WHAT TO WORK ON –
- A) According to the article on California's teacher diversity, what share of California's teachers currently belong to the Latino, black, Asian, or Native American groups?
- B) Proceed with the article on California's teacher diversity, picking up after its final sentence.

In six years, 65 percent of schoolchildren in the state will be Latino, black, Asian, or Native American, notes the commission, a state panel that oversees teacher-licensing issues. Currently, only 18 percent of California’s teachers are members of those groups.

“All our children need to see that skill in teaching does not reside in a particular cultural or ethnic group,’' the report asserts.

It also argues that teachers are less likely to classify students who are members of the same racial or ethnic group as handicapped, more likely to identify them as gifted, and less likely to have serious discipline problems with them.

‘A Continuous Thread’

Projections for California’s future teaching force, the report warns, indicate that the state is likely to experience little increase in diversity. In 1990, 11 percent of teacher candidates enrolled in the state’s colleges and universities were Latino, while just 5 percent were black.

To become teachers, the report notes, students need to major in the subject they will teach. The low percentages of Latino, black, and Native American graduates in core academic majors severely limits the pool of prospective teachers.

Asian-American college graduates, significant numbers of whom earn mathematics and science degrees, are a promising source of teachers, the study suggests. But it adds that without vigorous recruitment, few are likely to become teachers.

The fact that many students drop out of high school or do not take college-preparatory coursework further hampers efforts to recruit a diverse teaching force, the report says. Once in college, moreover, students from underrepresented groups--with the exception of Asians--tend to drop out more often than do white students.

SUPPLIED MATERIAL –
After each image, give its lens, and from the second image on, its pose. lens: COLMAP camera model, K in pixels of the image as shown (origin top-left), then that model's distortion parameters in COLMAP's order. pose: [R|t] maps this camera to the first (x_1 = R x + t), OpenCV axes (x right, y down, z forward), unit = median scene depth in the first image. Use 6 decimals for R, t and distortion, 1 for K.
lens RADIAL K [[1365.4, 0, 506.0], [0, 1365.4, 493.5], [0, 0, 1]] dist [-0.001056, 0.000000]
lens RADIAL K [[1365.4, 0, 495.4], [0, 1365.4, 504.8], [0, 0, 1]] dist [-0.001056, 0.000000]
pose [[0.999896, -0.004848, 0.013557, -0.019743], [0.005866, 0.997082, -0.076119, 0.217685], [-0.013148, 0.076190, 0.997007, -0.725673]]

--

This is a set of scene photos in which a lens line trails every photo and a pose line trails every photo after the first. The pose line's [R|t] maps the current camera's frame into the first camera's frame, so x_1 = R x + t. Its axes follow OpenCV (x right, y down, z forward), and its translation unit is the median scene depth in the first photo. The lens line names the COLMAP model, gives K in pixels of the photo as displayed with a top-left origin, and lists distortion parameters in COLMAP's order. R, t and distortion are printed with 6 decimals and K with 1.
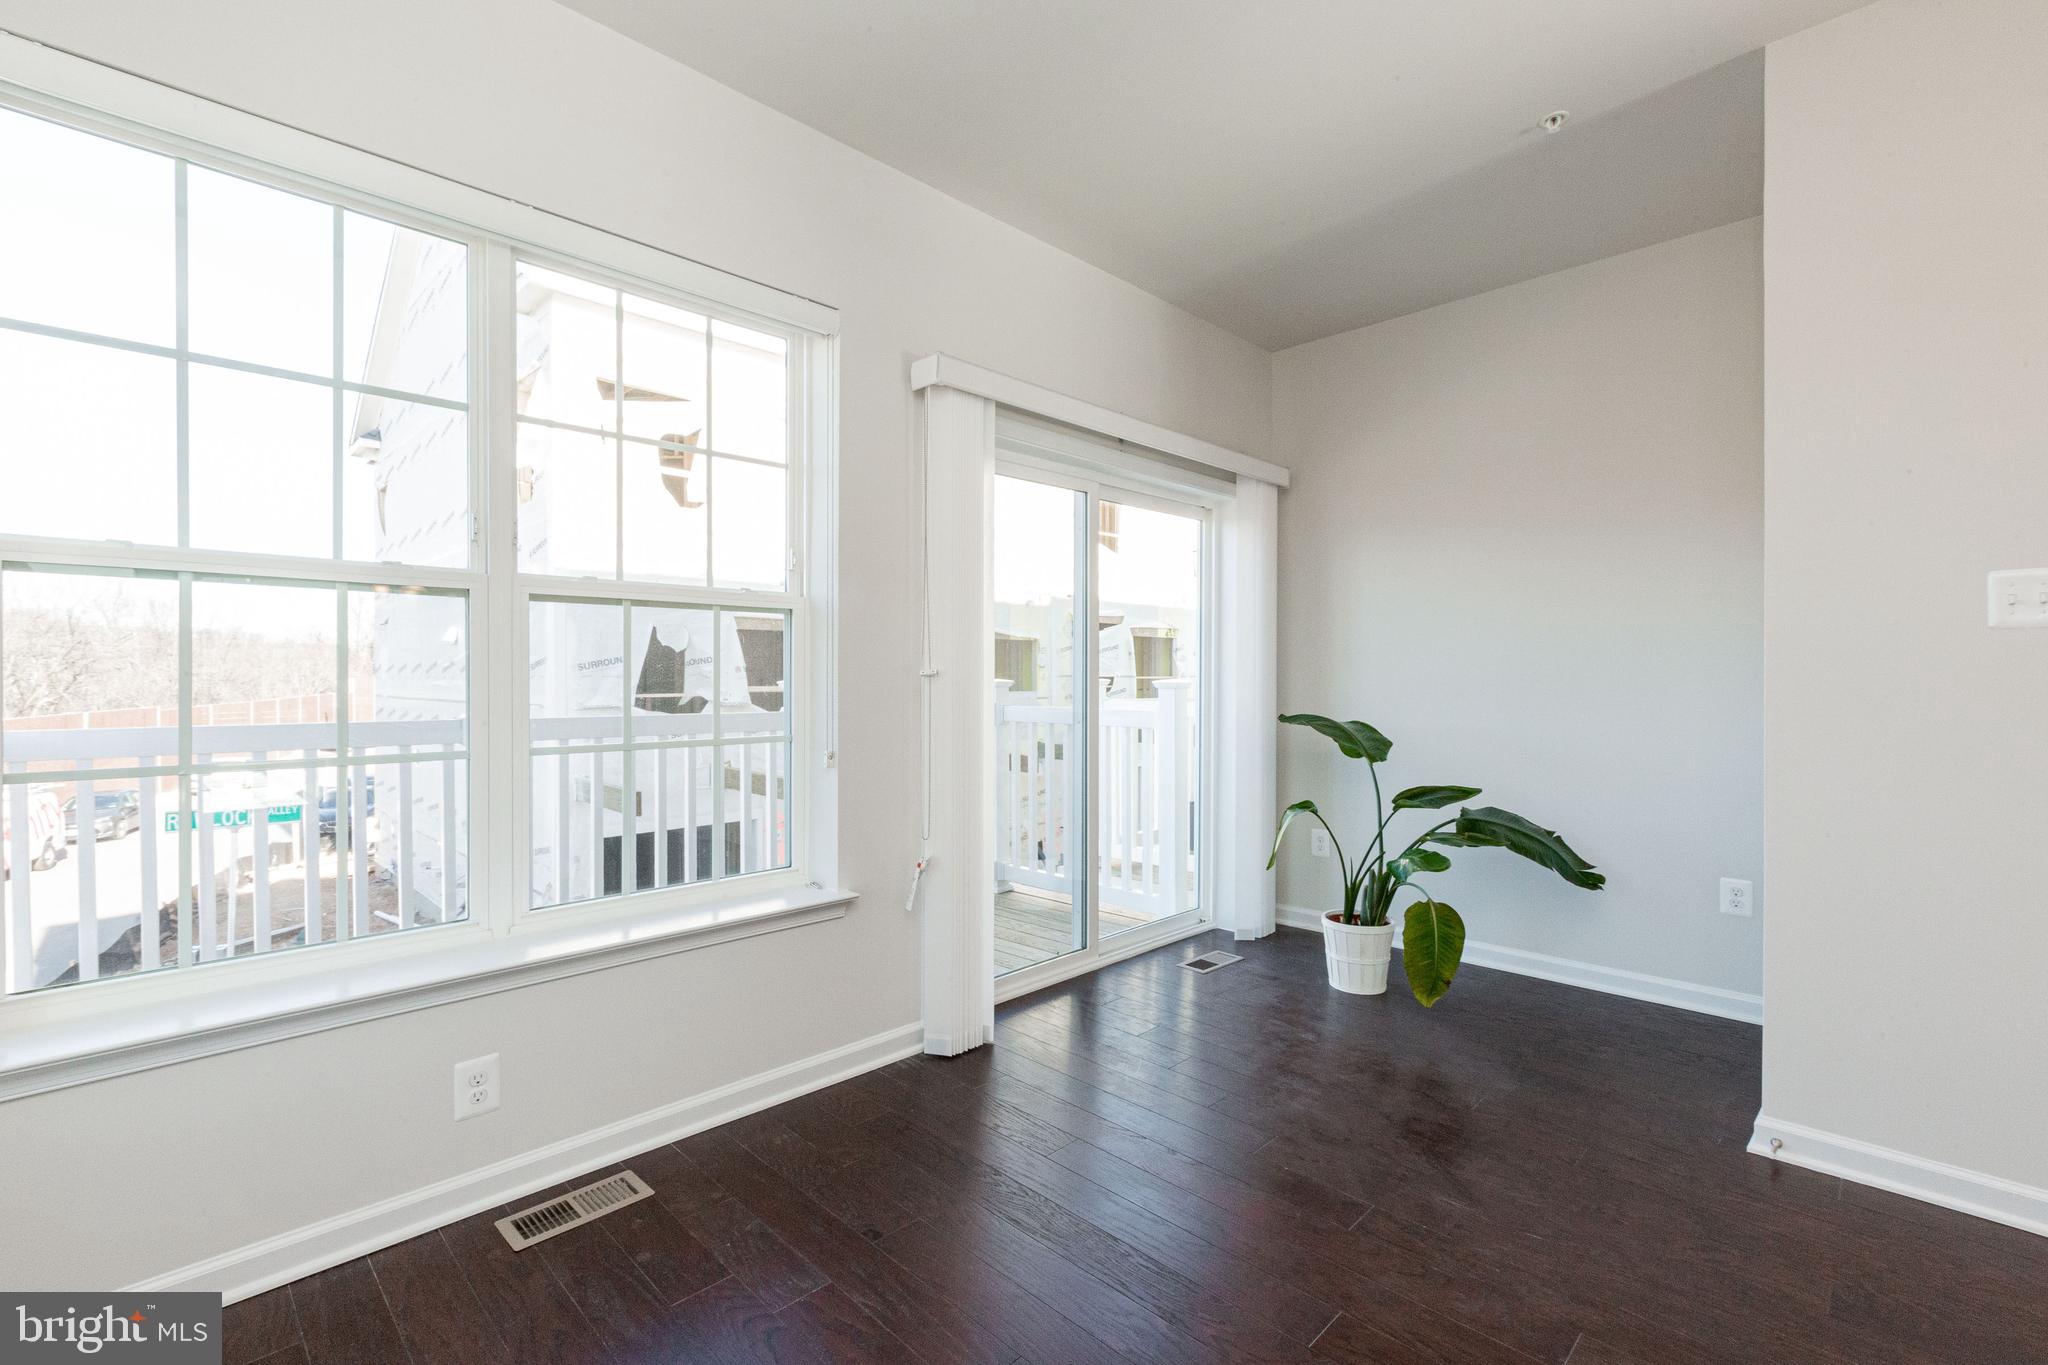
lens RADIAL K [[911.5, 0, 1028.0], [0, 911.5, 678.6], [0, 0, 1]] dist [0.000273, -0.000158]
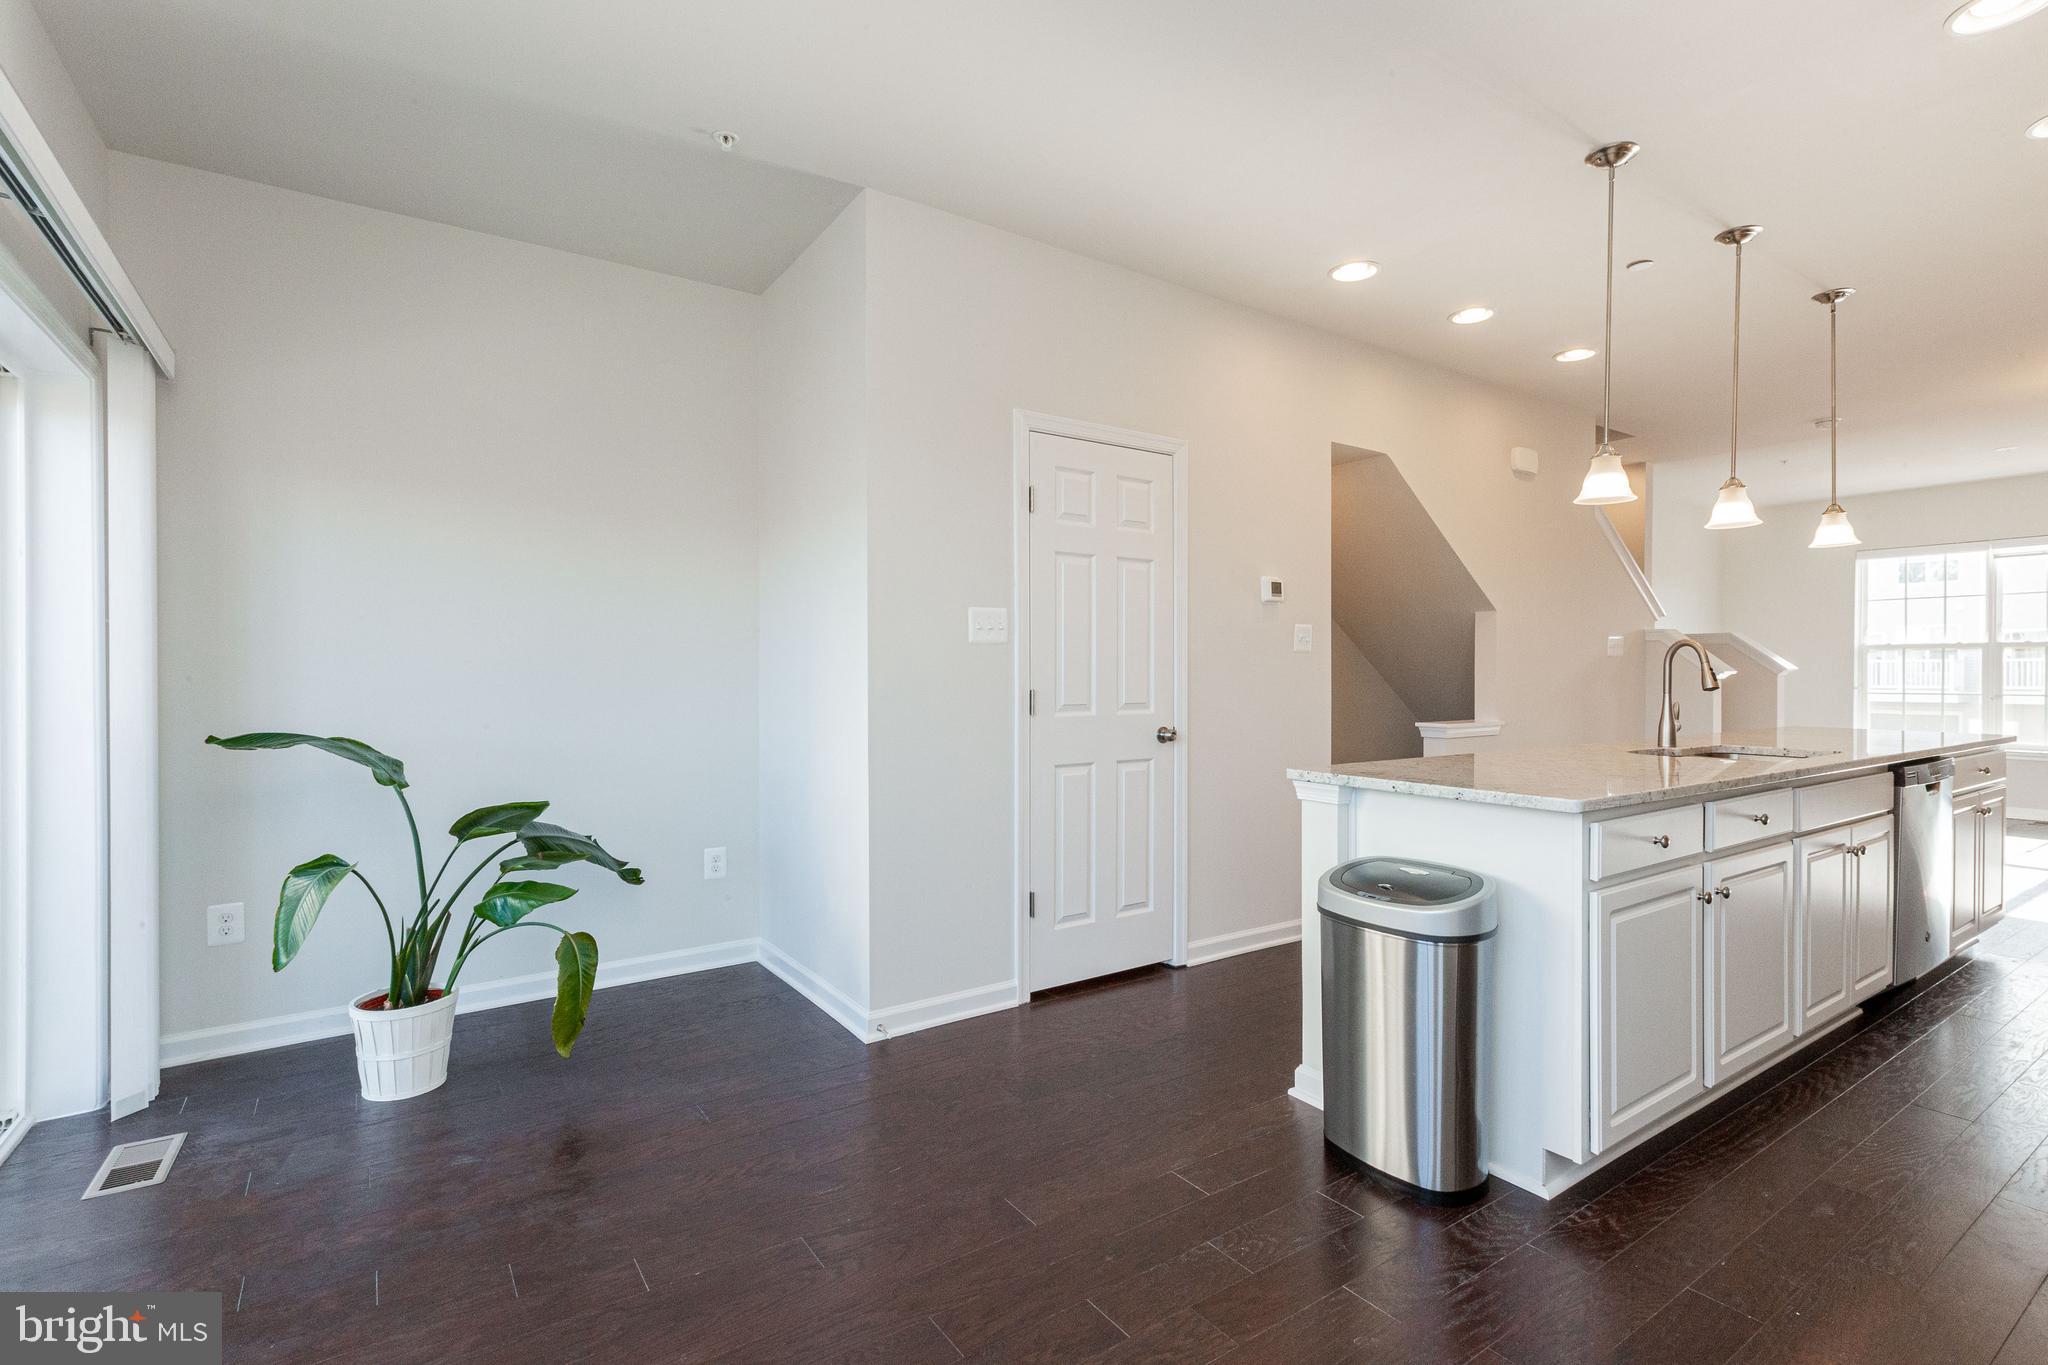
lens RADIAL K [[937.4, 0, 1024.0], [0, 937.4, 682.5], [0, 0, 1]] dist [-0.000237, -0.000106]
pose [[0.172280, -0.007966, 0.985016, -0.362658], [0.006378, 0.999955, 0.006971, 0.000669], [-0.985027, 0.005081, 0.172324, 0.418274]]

--

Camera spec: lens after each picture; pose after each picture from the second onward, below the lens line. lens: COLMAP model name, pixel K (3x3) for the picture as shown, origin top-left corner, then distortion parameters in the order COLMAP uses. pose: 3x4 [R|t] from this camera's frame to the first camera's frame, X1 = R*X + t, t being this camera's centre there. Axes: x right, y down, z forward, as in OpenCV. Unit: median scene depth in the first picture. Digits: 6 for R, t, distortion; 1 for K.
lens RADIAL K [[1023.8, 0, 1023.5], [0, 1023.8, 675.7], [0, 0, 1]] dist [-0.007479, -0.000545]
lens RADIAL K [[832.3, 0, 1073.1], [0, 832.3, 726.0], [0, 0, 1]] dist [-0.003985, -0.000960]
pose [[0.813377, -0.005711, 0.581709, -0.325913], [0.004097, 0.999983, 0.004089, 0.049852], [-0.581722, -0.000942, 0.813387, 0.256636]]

TASK RESULTS –
- A) 18 percent.

- B)
Despite the gloomy picture, the report points to several state programs that it says have successfully supported students of color. The programs include financial assistance, personal support and counseling, alternative approaches for mature candidates, and future-educator clubs to interest young people in teaching.

“Teacher preparation needs to stretch with a continuous thread from junior high through community colleges to four-year colleges,’' the report says.

Recruitment Centers Urged

The report includes a series of “working recommendations’’ for addressing the problem, while noting that the proposals might be modified in the future. They include:

  • Establishing two or three teacher-recruitment centers, modeled after a South Carolina program, in certain parts of California. The centers could create networks among people working with paraprofessionals, mature career-changers, and high school students, and seek seed money for innovative approaches.

  • Creating a planning and oversight panel to develop and coordinate policies and practices for the recruitment centers. The panel would be formed by the credentialing commission.

  • Establishing compatible data-collection procedures for the state’s K-12, community-college, and four-year-college systems to support long-term planning.

  • Continuing support for several teacher-diversity programs at campuses of the California State University system.

  • Providing financial support for programs that recruit paraprofessionals into teaching.

  • Supporting alternative programs for mature and career-changing teacher candidates.

  • Supporting the development of future-educator clubs to encourage young people with academic talent to consider careers in teaching.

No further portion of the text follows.